In the book entitled “Lament for a Son” theologian and writer Nicholas Wolterstorff reflects through various writings his grieving process after the death of his 25-year-old son who died during a rock climbing accident. And during the series of reflections which captures his anger, pain, and his terrible sadness, he comes to the conclusion that not only was God with his son as he fell down that mountain, but that God shared in his suffering as he grieved the loss of his son. Especially since God I also knew what it felt like to lose a child.
Nicholas Wolterstorff writes: “God is not the God of the suffers, but the God who suffers. The pain and fallness of humanity have entered into God’s heart. Through the prism of my tears, I have seen a suffering God.”
Even in the world which there is so much suffering, God is finding a way to bring healing into our lives. And often it’s through the simple touch of others.

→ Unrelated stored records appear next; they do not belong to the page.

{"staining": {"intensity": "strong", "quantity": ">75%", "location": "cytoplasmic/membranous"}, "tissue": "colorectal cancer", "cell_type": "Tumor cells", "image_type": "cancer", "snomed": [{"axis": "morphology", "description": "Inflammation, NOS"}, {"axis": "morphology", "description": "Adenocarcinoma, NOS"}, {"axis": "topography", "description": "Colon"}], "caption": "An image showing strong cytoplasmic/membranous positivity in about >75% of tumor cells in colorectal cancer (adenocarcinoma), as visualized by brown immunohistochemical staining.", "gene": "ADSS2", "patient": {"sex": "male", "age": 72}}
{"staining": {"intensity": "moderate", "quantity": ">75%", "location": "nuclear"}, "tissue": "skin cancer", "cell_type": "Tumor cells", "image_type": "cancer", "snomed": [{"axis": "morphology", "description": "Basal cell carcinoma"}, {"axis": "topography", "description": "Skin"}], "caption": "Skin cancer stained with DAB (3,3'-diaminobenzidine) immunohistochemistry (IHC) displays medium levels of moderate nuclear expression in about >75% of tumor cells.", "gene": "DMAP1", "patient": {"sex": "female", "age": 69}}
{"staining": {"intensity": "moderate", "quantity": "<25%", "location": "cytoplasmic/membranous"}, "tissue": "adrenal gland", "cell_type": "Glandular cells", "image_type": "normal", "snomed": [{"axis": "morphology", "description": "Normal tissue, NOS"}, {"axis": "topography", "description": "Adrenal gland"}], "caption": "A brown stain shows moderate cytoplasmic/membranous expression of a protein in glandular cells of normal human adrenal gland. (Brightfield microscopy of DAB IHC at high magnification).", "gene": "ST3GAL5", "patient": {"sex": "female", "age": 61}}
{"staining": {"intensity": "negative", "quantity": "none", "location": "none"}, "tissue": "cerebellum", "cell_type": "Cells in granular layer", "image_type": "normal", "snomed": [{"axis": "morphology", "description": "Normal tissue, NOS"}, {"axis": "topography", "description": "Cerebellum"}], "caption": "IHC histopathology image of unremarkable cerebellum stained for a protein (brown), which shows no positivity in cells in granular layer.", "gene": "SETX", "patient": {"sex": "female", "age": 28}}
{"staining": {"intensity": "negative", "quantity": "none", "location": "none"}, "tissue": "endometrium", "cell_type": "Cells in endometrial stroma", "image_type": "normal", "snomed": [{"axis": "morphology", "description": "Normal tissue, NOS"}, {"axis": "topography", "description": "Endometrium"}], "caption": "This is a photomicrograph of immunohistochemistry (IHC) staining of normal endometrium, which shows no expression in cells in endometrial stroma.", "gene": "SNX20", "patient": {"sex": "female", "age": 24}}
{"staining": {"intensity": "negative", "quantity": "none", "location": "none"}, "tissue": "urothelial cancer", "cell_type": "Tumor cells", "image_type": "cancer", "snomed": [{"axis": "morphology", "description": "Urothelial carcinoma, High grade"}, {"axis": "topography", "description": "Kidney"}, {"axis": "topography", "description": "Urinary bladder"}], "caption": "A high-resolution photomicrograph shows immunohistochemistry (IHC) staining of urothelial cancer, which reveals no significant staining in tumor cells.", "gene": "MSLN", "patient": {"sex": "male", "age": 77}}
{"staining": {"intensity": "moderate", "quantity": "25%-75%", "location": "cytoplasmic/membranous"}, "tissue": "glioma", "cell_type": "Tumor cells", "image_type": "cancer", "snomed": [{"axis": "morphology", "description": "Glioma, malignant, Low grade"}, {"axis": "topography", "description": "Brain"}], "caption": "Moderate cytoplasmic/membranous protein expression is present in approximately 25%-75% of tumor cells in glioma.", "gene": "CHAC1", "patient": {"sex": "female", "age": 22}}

While all of us will continue to be ‘in the waiting’ for the day that we do find a cure to our suffering, we are reminded that until this day comes, we are not alone. For it’s through the hands of those filled with warmth and compassion, that we are able to share our sense of suffering with those who have compassion for us and with God.
Whether it be through holding hands to pray with a stranger at church, a comforting pat on the back from a co-worker, or through a hug from a loved one, may we find ways to be embraced by the healing touch of God and may we also be able to bring a healing touch to so many others who need it in their lives.